The next day we got up early for a bus tour to Ourzazate, “the gateway to the Sahara.” The bus took us through the High Atlas to the only pass between northern and southern Morocco. The mountain road made hairpin turns and dizzying drops as it rose above the snow line. Once we negotiated the pass and descended the mountains we began to see Arabs. We went to Ait Ben Haddou, a kasbah (fortifed residence) from medieval times. A maze of rooms and alleys made up the place, famous for having been filmed for Lawrence of Arabia and The Jewel of the Nile.

We continued on to Ourzazate, the starting point for journeys into the Sahara. It was dry and brown, but not shifting-sands-type desert. We were told that you have to travel several days into the Sahara to see that. We took a walk through the old part of the city and were amazed to see some women making flat, round loaves of bread in a primitive-looking bakery, and a Tuareg woman with green tattoos on her face.

It was a long, dark ride on those mountain roads to get back to Marrakesh, but on our descent we could see a million stars in the black sky. It felt as if we were very far from ordinary life.

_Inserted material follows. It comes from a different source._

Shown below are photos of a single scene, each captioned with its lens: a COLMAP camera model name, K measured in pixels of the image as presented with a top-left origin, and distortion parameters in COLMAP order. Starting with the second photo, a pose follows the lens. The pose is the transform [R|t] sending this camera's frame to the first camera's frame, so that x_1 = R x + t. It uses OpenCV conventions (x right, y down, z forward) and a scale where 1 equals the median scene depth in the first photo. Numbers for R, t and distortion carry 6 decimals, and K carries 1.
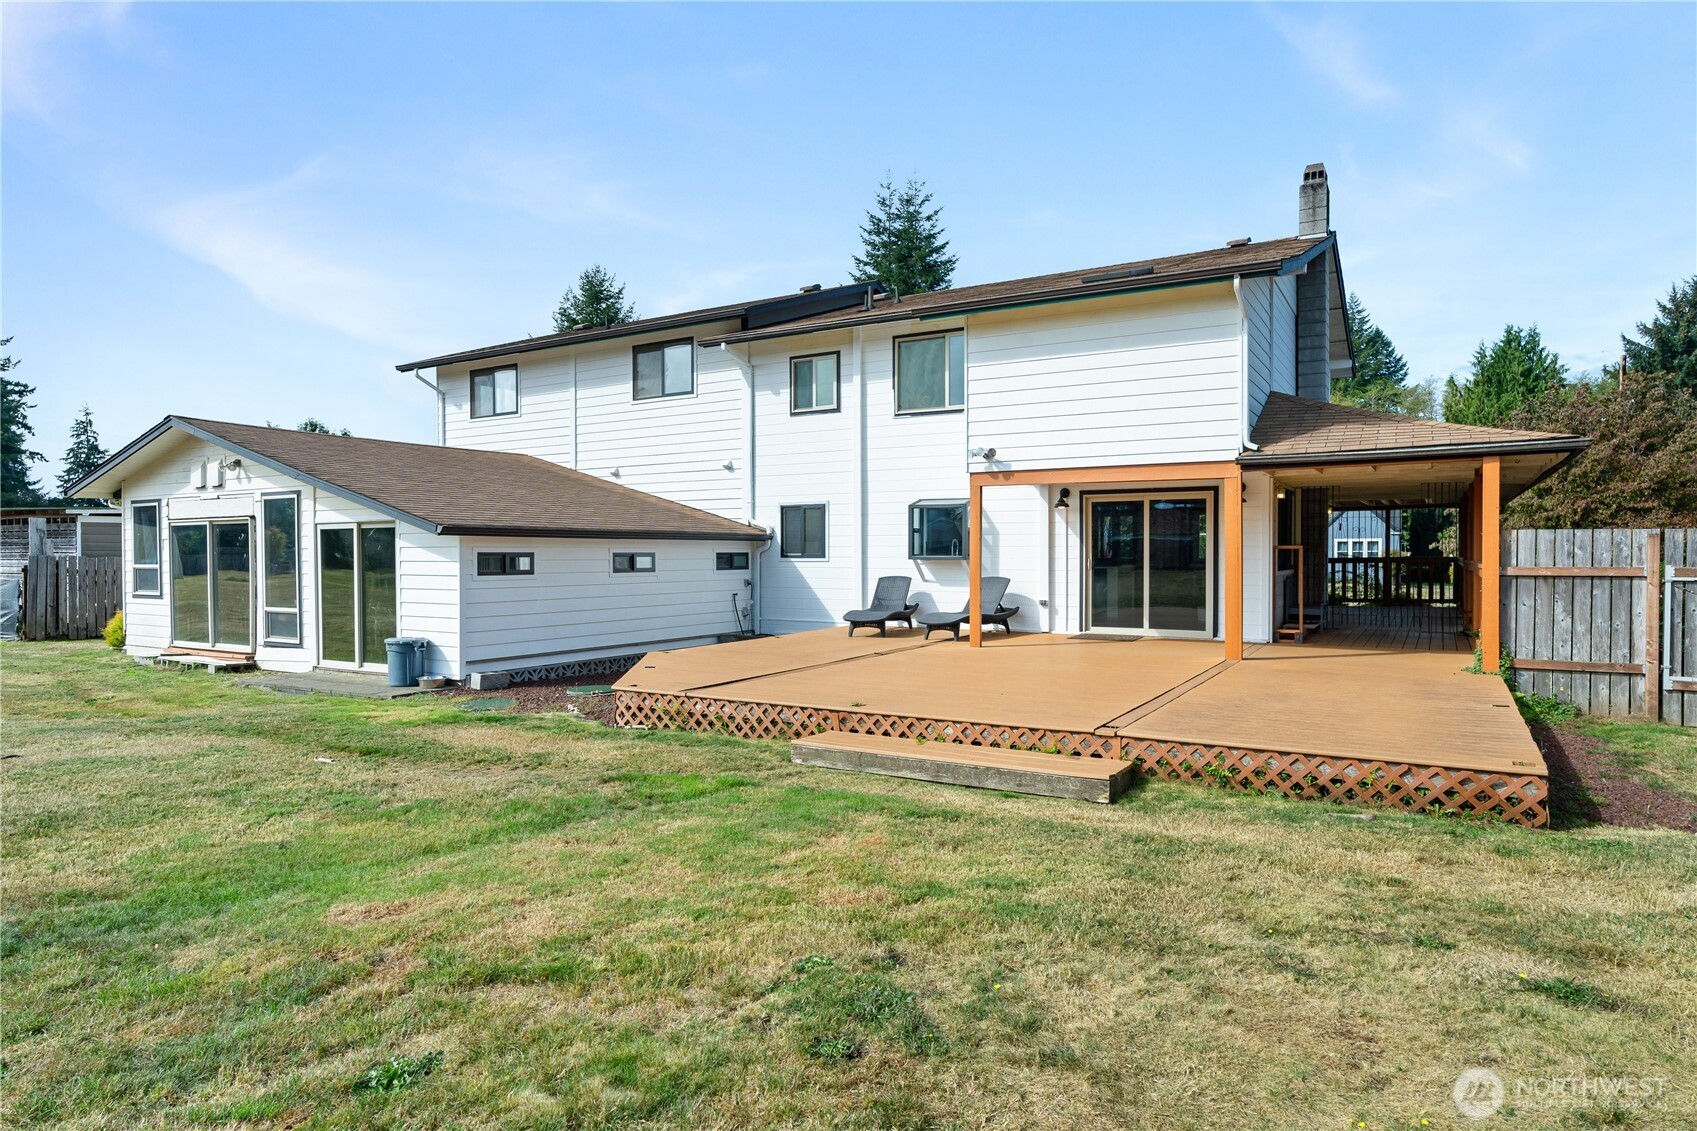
lens RADIAL K [[1021.9, 0, 847.3], [0, 1021.9, 557.5], [0, 0, 1]] dist [-0.007762, -0.000904]
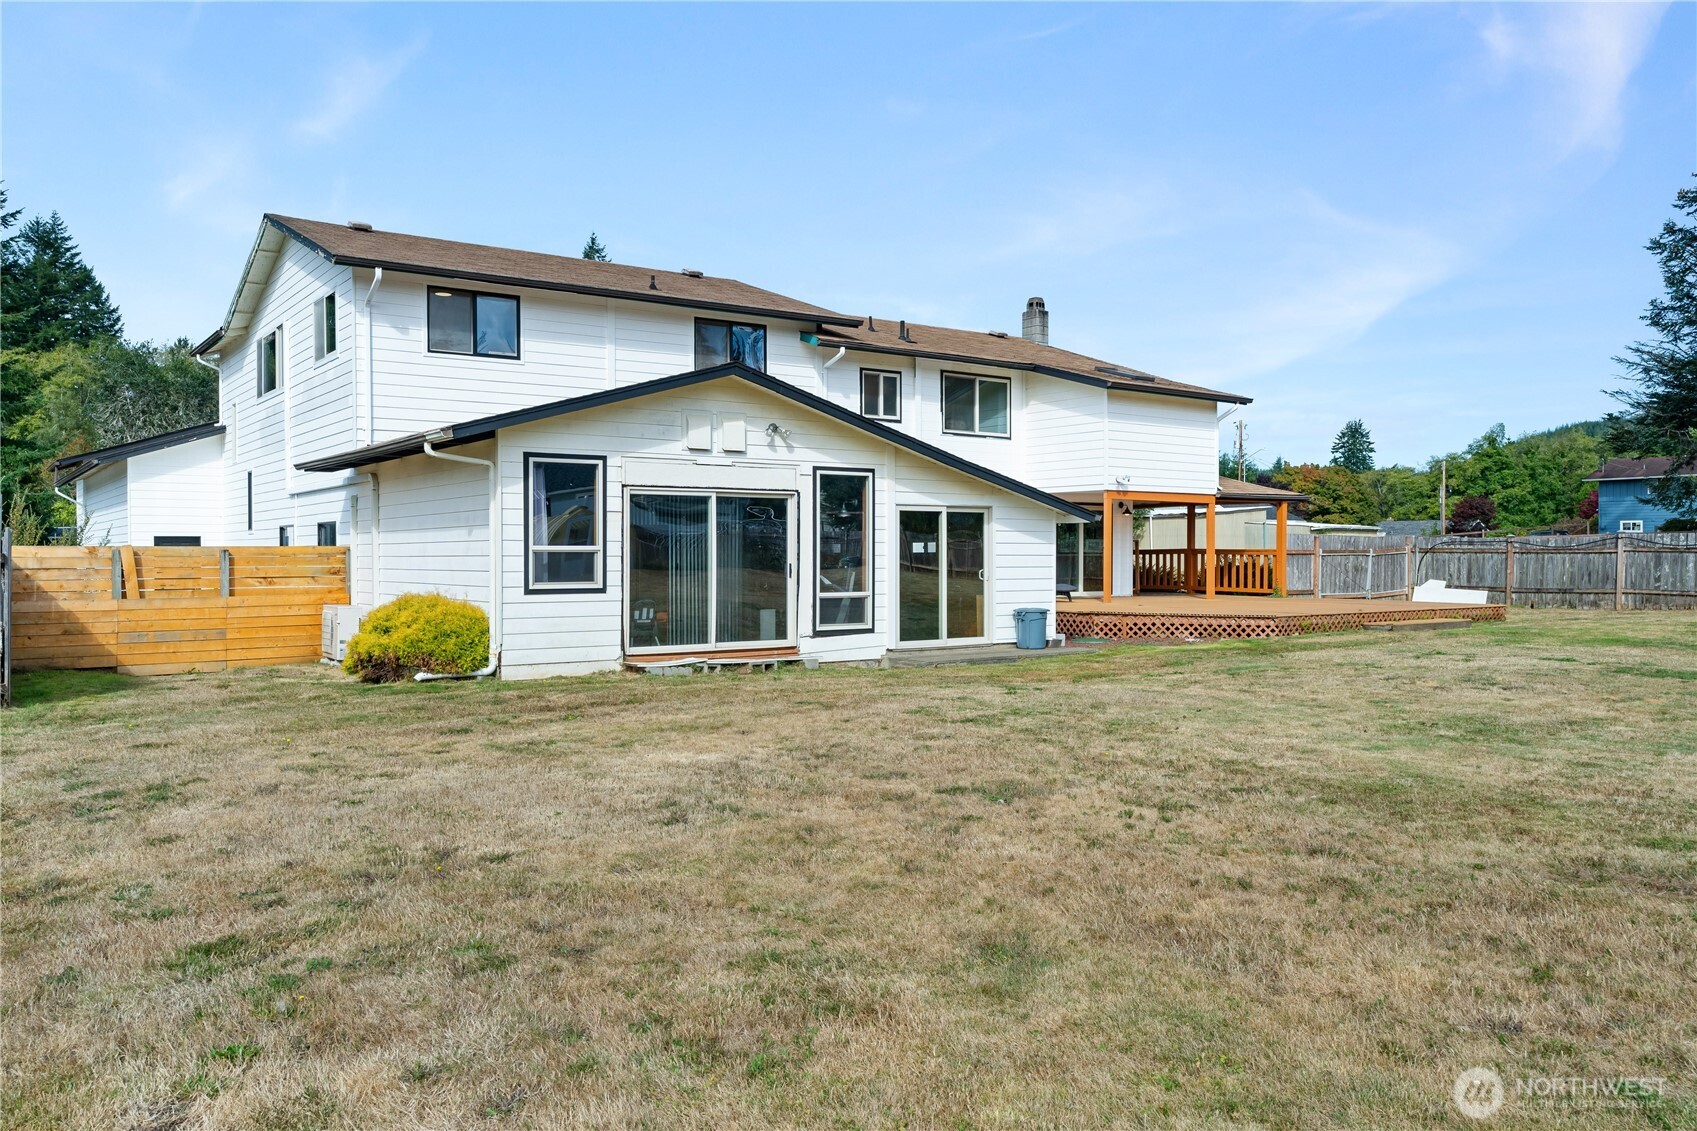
lens RADIAL K [[1300.5, 0, 847.4], [0, 1300.5, 567.0], [0, 0, 1]] dist [-0.017365, -0.002965]
pose [[0.414777, 0.001171, 0.909922, -1.610159], [0.013827, 0.999876, -0.007590, 0.035084], [-0.909818, 0.015730, 0.414709, 0.498934]]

On our last day we wanted to see some of the sights we’d missed in the northern Medina, so we got a guide and went to Dar Si Said Museum, with more good Moroccan handicrafts, and the Ben Youssef Medersa. The latter was an important stop, because it had once been a student residence adjacent to a mosque. Non-Muslims cannot enter a mosque, but the Medersa had architecture and decoration similar to what would be found in a mosque. There were mosaics and plaster carvings and marble columns that were quite beautiful. Upstairs was a warren of small rooms that had housed the Koran students.

Then we asked our guide to take us to one of the town’s tanneries, because the guidebook said they were both colorful and amazingly primitive. We saw some people at work in the open-air shop, taking skins out of vats and scraping hair off hides. It was dirty and smelly, but also striking, with many vats full of brightly colored dyes. We walked through some more souks, looking at ironwork and woodwork, then went back to Djemaa el Fna for lunch. We sat on a terrace overlooking the plaza and watched women selling baskets, water-sellers posing for photos, fortune tellers, medicine men, dentists, Koran chanters, dancers, snake charmers, and monkeys. “I could sit here forever and never get bored,” I told Mike. But eventually we found a taxi and went to see Jardin Majorelle, the garden of Yves St. Laurent’s house. It was like a little botanical garden, and there was another small museum of beautiful Moroccan crafts.

By 10 o’clock that night we were back in the house, saying goodbye to Dolores. “Did you have a good time with her?” I asked the kids.

“She was so much fun!” said Lisa. “And we watched all her Esther Williams movies. They were great!”